The “actual malice” standard is unconstitutional because it is not really required by the original understanding of the First Amendment. As has been observed by Justice Clarence Thomas (and as I have argued at length here), the Founding generation—those responsible for writing and ratifying the First Amendment—did not hold that the Constitution requires that libel actions be judged under different standards for public figures. They held instead to a simpler principle: namely, that libel or defamation is not part of the freedom of the press, and that therefore legal actions against libel raise no constitutional problems. This Founding-era understanding, moreover, prevailed in much of America—and was reiterated by the Supreme Court—up until the New York Times Court changed course in 1964.
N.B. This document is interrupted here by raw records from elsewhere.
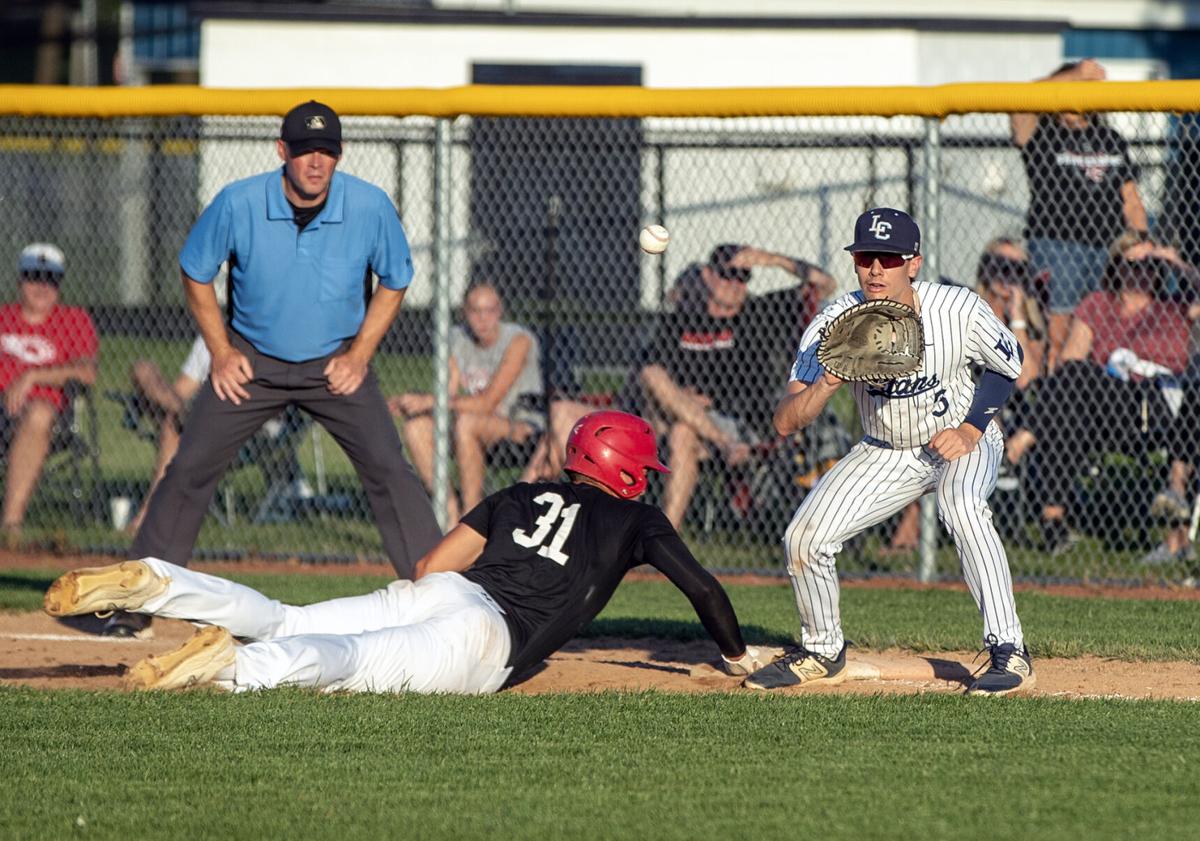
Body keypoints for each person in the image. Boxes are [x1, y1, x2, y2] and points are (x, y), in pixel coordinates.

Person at [44, 410, 781, 694]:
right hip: (487, 635)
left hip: (443, 594)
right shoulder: (640, 517)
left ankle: (159, 582)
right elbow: (705, 591)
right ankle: (236, 666)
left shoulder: (521, 492)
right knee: (352, 665)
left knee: (291, 616)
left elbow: (431, 567)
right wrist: (736, 651)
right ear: (624, 469)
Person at [128, 100, 441, 581]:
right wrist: (221, 352)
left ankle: (439, 594)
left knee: (387, 466)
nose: (316, 162)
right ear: (282, 151)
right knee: (189, 465)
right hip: (252, 362)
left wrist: (359, 355)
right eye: (303, 150)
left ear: (340, 155)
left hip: (335, 361)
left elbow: (396, 278)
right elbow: (195, 271)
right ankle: (141, 594)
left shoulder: (368, 205)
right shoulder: (240, 202)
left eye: (326, 151)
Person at [743, 208, 1034, 696]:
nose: (876, 269)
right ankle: (821, 650)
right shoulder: (835, 321)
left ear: (913, 263)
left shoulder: (956, 308)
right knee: (804, 538)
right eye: (865, 257)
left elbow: (1008, 364)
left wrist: (970, 427)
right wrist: (828, 383)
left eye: (889, 258)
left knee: (962, 506)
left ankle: (1010, 651)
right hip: (886, 449)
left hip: (963, 436)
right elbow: (785, 419)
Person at [522, 244, 834, 530]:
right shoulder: (677, 323)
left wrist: (771, 259)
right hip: (659, 418)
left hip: (728, 423)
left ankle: (660, 539)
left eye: (743, 277)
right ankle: (519, 515)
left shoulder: (760, 312)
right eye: (728, 275)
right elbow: (647, 378)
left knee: (682, 431)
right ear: (708, 277)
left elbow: (824, 284)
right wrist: (679, 399)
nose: (736, 284)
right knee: (563, 412)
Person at [1005, 233, 1192, 554]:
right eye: (1132, 263)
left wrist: (1176, 263)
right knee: (1069, 396)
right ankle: (1054, 524)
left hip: (1156, 404)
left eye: (1151, 264)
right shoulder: (1098, 304)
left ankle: (1027, 446)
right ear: (1116, 266)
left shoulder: (1174, 307)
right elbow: (1070, 363)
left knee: (1068, 398)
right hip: (1106, 402)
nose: (1142, 272)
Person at [1011, 58, 1149, 370]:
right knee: (1059, 335)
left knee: (1106, 333)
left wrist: (1141, 239)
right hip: (1059, 244)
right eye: (1071, 86)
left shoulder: (1110, 138)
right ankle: (1057, 404)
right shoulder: (1042, 132)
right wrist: (1074, 74)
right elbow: (1020, 101)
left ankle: (1099, 401)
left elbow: (1130, 198)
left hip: (1108, 246)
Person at [389, 281, 543, 524]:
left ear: (500, 311)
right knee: (415, 427)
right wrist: (415, 404)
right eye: (475, 311)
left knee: (467, 422)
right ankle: (449, 514)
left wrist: (428, 401)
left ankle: (472, 520)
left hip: (517, 425)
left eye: (489, 311)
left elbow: (488, 403)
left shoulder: (519, 340)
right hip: (468, 424)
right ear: (464, 312)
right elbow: (448, 392)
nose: (482, 318)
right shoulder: (456, 338)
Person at [123, 336, 310, 534]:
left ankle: (150, 513)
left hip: (252, 431)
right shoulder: (210, 338)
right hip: (201, 424)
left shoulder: (266, 335)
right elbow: (181, 390)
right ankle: (187, 415)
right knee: (144, 371)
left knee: (173, 428)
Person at [0, 243, 98, 542]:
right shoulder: (4, 317)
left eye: (50, 280)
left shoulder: (73, 320)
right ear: (20, 281)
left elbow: (87, 372)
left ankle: (10, 527)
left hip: (49, 420)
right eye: (34, 277)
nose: (41, 287)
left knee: (39, 412)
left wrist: (32, 377)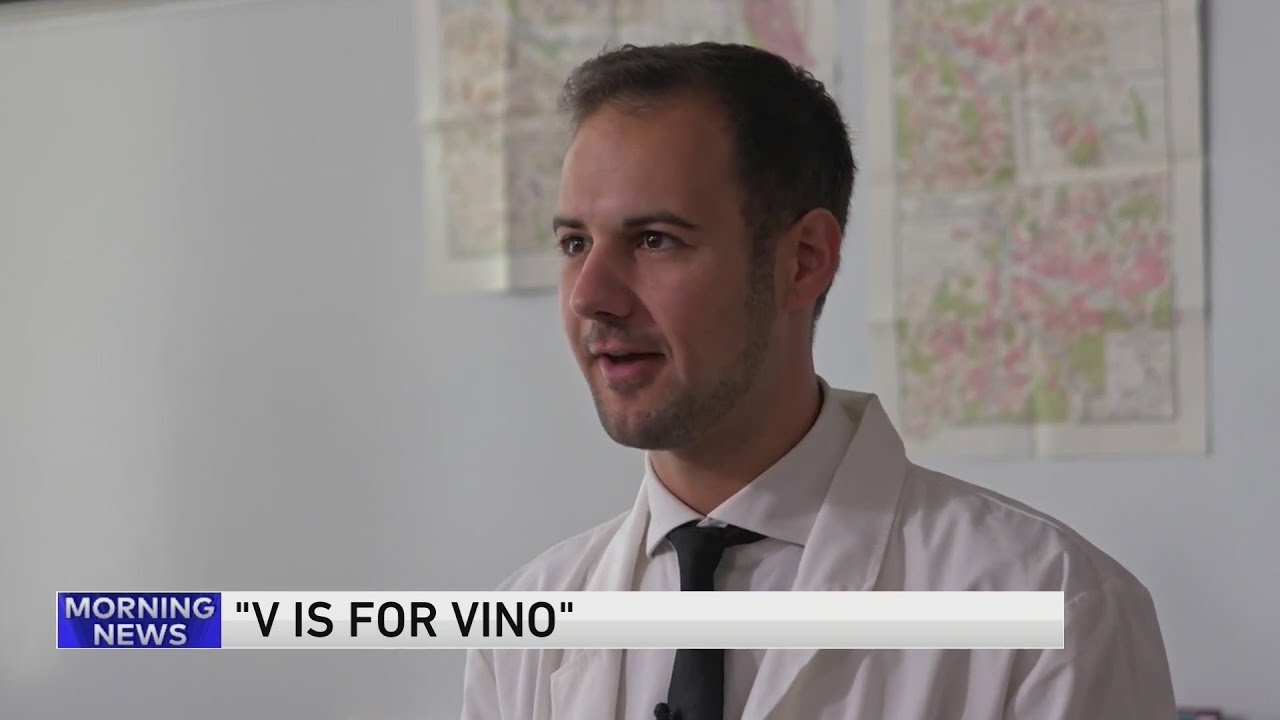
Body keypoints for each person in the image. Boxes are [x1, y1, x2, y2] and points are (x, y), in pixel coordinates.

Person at [460, 42, 1177, 720]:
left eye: (655, 240)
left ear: (803, 260)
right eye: (575, 243)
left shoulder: (1054, 606)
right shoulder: (522, 633)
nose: (591, 296)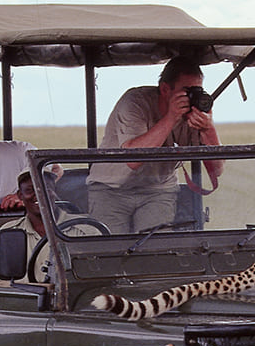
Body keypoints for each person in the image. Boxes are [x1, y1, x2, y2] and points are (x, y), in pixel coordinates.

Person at [86, 56, 224, 234]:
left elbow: (218, 169)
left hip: (158, 190)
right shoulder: (134, 102)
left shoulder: (192, 112)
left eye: (198, 90)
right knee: (111, 252)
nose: (192, 97)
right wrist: (171, 118)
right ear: (165, 89)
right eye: (187, 91)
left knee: (156, 250)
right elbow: (133, 160)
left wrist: (208, 128)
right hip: (112, 189)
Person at [0, 169, 97, 281]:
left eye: (45, 188)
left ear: (55, 190)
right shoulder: (9, 233)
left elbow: (98, 277)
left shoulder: (86, 230)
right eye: (30, 190)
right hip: (24, 297)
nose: (39, 194)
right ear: (20, 195)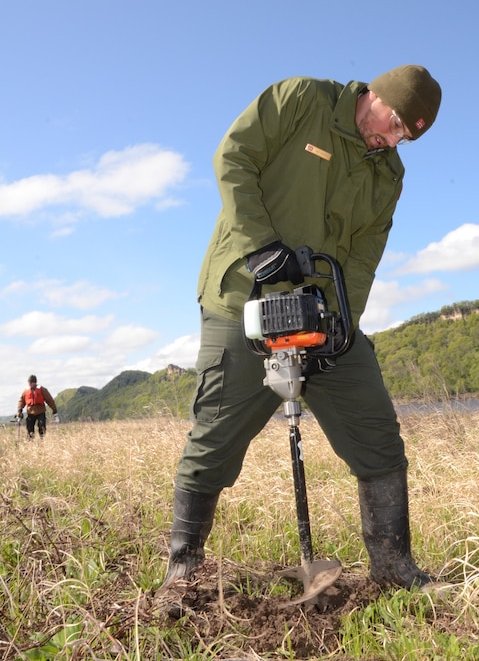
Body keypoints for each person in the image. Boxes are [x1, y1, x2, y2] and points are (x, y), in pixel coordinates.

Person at [158, 65, 442, 595]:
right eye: (395, 121)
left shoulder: (388, 173)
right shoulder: (302, 99)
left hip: (322, 314)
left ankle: (394, 569)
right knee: (214, 437)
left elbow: (362, 256)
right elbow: (232, 157)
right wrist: (261, 247)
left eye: (406, 135)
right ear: (376, 94)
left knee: (377, 432)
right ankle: (184, 570)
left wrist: (341, 321)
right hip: (245, 297)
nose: (393, 138)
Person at [16, 374, 59, 439]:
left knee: (41, 426)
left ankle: (42, 439)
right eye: (29, 382)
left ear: (35, 382)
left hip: (40, 412)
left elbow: (49, 400)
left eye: (31, 382)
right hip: (30, 412)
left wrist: (54, 409)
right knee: (29, 428)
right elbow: (22, 401)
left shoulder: (42, 389)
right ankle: (30, 441)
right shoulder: (26, 391)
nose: (29, 384)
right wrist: (19, 409)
Finally, the “actual malice” standard is harmful because it introduces an indefensible inequality into our law of defamation and undermines our capacity for self-government. One of the great promises of the American regime is equality before the law. That principle requires that the law protect the rights of all equally. The New York Times doctrine instead sets up a kind of class system in which the right to reputation of the famous or prominent—“public figures”—is less protected than that of ordinary people. This is no more consistent with America’s best traditions than if we were to declare that henceforth the property rights of the rich would be less protected than those of the poor and middle class.
The New York Times court tried to justify the “actual malice” standard by appealing to the requirements of self-government. A healthy democracy, the Court contended, requires vigorous public debate—debate that the Court feared might be chilled by excessive libel actions in the absence of the actual malice standard. Whatever threats to freedom of the press may have concerned the Court in 1964, we can see today that the long-term tendency of the actual malice standard is to undermine the quality of democratic deliberation by eroding the factual reliability of the public discourse. The debate necessary for a healthy democracy must be not only vigorous but also accurate. For the people to govern truly, the information on the basis of which they make their political choices must be true. But the actual malice standard, by making it so difficult for a public figure to sue successfully for libel, perversely ensures that journalists have little legal incentive to ensure that their reporting and commentary are factually accurate.
Moreover, Nunes’s suit itself reminds us of who really benefits from the “actual malice” requirement. Nunes is not suing Rachel Maddow. He is suing her employer, NBC-Universal. We often think of reporting as being done by independent journalists. Under the spell of this vision, we may imagine that the “actual malice” standard protects such journalists from abusive lawsuits brought by powerful public figures. In reality, most journalists today—at least most of the really influential ones—are employees of massive media corporations. The actual malice standard, then, does not protect journalists so much as it protects those corporations. Viewed in this light, the privilege that the actual malice standard creates for journalism savors more of oligarchy than of democracy.
The New York Times doctrine, then, has not been the pure boon to democracy and the Constitution that its defenders claim.